WORK TO BE COMPLETED. In the reflection on the Origin of Species, who championed the idea of several God-made origins, each representing a different combination of habitat, ecology, climate, and human race?

SOURCE EXTRACT.
Reflections on the Origin of Species

The The Origin Of Species by Charles Darwin was published 150 years go as I write this. At the time, several different alternative theories of the origin and history of life were being discussed in the West. Some of these theories were theological. Theological ideas included a literal translation of the bible, with the flora, the fauna, and humans created in three separate but related creation events on a freshly made earth just a few thousand years ago. Another theological idea had an Abrahamic God's hand involved in the history of life but in ways we were not likely to understand until after death. Still another idea, championed by the influential Louis Agassiz, had several God-made origins each representing a different combination of habitat, ecology, climate, and human race. Ice ages would periodically wipe everything out and then God would replace the bits, much like how a gamer re-creates a simulated landscape after system crashes or save failures in SimCity (See Reef Madness: Charles Darwin, Alexander Agassiz, and the Meaning of Coral for an excellent overview of this and related issues). Maybe the gamer does it a little differently each time, and maybe god did that too. Non theological ideas were emerging at the time as well including some like Darwin's, but it was Darwin that focused and created several of the key models that are part of Evolutionary Theory today, and it was Darwin and Wallace who advanced the specific theory of Natural Selection. These evolutionary ideas rested within a broader panoply of evolutionary ideas, some of which have faded away, others incorporated, others waiting to be reconsidered.

The Origin of Species was itself a bit like a Noachian flood in that as we look back we often imagine a pre-Origin dark ages of theological misunderstandings washed away by the flood of The Origin which gets it all right. And this is true to some extent from a purely scientific point of view, but in the broader context of the history of good ideas and the still broader context of the history of all ideas (good or bad) it simply isn't close. Or at least, the world of modern Western ideas is awash in living fossils, to put it nicely.

Theological ideas about the origin and history of life are very much the same today as they were in the mid 19th century. There were and there are young Earthers and there were and there are those who did not care about the Usher young-earth chronology but have God's hands on the levers of biological creation and history. A careful analysis would probably reveal differences between Paley's Natural Theology and Behe's intelligent design but both are Intelligent Design theories and the differences between them ... and this is critically important ... are not related to which one is more correct. Both way incorrect. They are both irresolvable wrong. Irreducibly wrong maybe. They are both made up, religiously motivated, and politically motivated. They would both ultimately become constructions of anti-science rhetoric more so than they had ever been religious doctrine.

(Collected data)

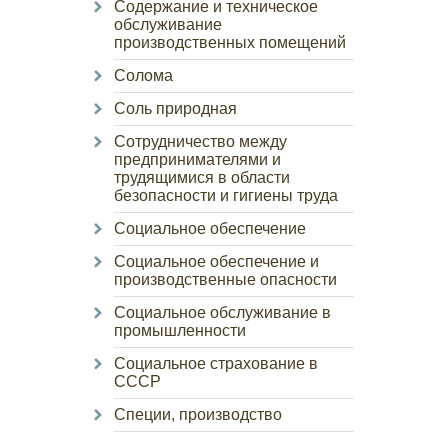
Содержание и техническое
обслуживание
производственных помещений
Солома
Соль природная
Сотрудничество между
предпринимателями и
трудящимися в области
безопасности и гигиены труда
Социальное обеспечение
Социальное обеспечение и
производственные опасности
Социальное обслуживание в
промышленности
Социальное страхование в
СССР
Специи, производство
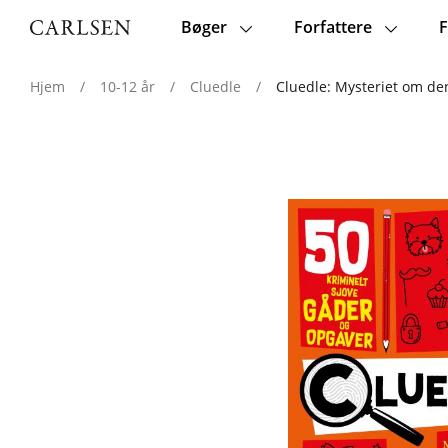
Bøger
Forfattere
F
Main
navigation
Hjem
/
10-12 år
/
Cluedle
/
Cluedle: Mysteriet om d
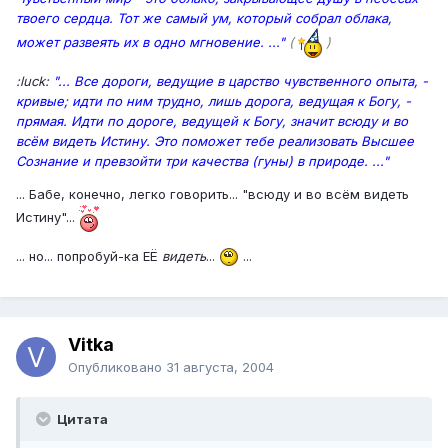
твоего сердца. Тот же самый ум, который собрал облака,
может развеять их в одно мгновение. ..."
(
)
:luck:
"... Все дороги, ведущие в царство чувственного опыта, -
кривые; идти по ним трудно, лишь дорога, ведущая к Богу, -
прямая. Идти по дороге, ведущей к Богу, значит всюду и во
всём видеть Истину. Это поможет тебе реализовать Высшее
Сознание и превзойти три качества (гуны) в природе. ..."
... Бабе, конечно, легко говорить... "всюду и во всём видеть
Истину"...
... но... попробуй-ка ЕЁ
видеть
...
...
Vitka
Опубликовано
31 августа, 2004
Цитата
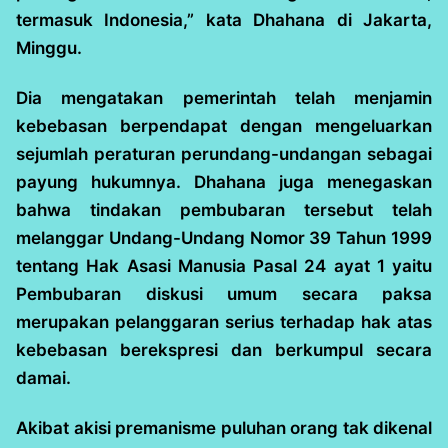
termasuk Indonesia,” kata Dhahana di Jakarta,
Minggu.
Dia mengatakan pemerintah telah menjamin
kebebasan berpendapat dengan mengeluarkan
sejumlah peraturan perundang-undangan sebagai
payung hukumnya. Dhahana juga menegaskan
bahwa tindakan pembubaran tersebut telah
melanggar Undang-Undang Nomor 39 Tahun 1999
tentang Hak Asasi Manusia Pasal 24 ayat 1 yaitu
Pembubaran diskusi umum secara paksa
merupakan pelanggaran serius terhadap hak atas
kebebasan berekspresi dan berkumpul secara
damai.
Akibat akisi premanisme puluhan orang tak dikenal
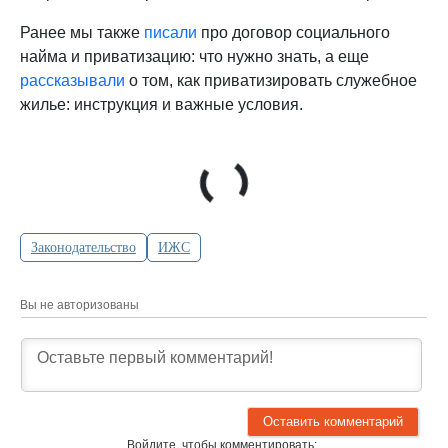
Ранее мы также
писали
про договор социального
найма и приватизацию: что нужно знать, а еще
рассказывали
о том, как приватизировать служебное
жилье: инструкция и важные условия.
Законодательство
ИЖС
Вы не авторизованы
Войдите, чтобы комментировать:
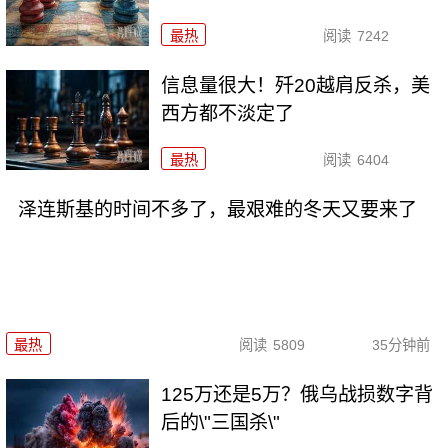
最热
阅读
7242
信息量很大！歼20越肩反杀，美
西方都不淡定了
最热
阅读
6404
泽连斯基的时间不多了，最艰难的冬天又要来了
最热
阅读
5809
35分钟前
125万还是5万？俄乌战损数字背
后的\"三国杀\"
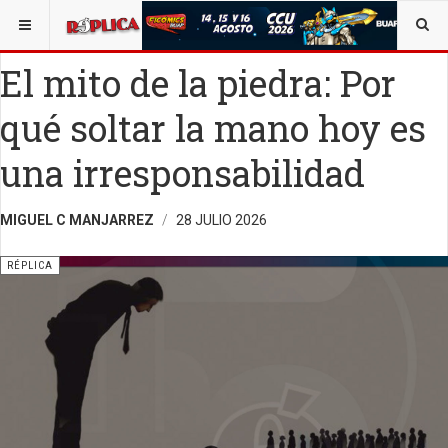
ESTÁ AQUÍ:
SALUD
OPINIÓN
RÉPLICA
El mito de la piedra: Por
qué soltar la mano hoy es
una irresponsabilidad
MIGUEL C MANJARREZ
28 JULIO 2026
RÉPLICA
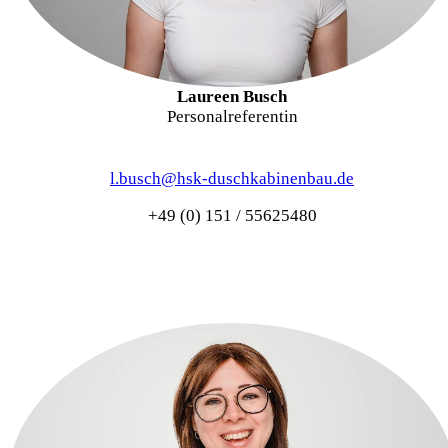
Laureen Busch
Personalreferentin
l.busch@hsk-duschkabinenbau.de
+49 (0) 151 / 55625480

RESULT OF THIS EXERCISE. Louis Agassiz